After taking second in the past two U.S. Poker Opens, Sean Winter finished on top in 2022.
All the Jacksonville, Florida, resident had to do was win the final two events of the 12-tournament series at the PokerGO studio by the Aria.
After failing to cash in the first 10 events, Winter won the $25,000 buy-in No-limit Hold’em event for $440,000, then reached the final table of the $50,000 buy-in No-limit Hold’em series finale.
Facing a must-win situation to wrest the Golden Eagle Trophy from Tamon Nakamura’s grasp, Winter beat Masashi Oya, Nakamura’s good friend from Japan, in heads-up play Monday night to win $756,000 and the title of U.S. Poker Open champion.
“It means a lot,” Winter said. “I’m kind of speechless right now. I was just getting destroyed all series, obviously, and I was kind of grateful for that because it motivates me to do well, and the buy-ins went up. I kind of just got lucky in that regard.”
Winter, who placed second to David Peters in each of the past two series, not only took home the 60-pound Golden Eagle Trophy but also was awarded the series’ $50,000 championship bonus.
Overall, Winter won $1.246 million at the event, pushing his career tournament earnings to $21.1 million, according to The Hendon Mob.
Entering the final day of play, Nakamura had the points lead and needed to hold off Winter and Shannon Shorr, the only two players who could overtake him. Shorr went out in fifth place before Winter won it all.
“Everyone was having a phenomenal series,” Winter said. “Hats off to (Nakamura). At the start of (the final) tournament, I had to be 1 percent to win. … I don’t know. I wasn’t even thinking about having a shot at all.”
It was the second straight year that Winter has won the final event of the series. Last year, he topped a field of 42 entries to win $756,000.
Oya won $504,000 for second place in the finale, which featured 42 entries. He had built a sizable chip lead into four-handed play before he doubled up Winter, who flopped a set to beat Oya’s pair of sevens.
At the start of heads-up play, Oya had a slight chip lead over Winter, who entered the final event in 12th place in the race for the U.S. Poker Open title.
Oya had a 3-1 chip lead before Winter went ahead after check-raising the river with two pair. Oya called him with a pair of pocket queens.
On the final hand, Oya had pocket queens again. Winter had ace-six and flopped a set on the six-six-three flop.
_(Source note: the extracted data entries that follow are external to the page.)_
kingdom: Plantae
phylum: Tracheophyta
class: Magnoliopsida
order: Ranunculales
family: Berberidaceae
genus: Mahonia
The three of a kind held up.
Nakamura placed second in the series, followed by Alex Foxen, Chino Rheem, Phil Hellmuth, Shorr, Erik Seidel, Dylan Weisman, Oya and Adam Hendrix.
Winter ascended to fourth place on the 2022 PokerGO Tour leaderboard, while Nakamura and Oya climbed into the top 20 at 14th and 17th, respectively.
The top 16 point earners on the leaderboard after the U.S. Poker Open are invited to play in the first PGT Heads-Up Showdown from April 21 to 23 at the PokerGO studio.
The top 21 point earners on the PGT leaderboard will be invited to a winner-take-all freeze-out tournament at the end of the season, with the winner taking home $500,000.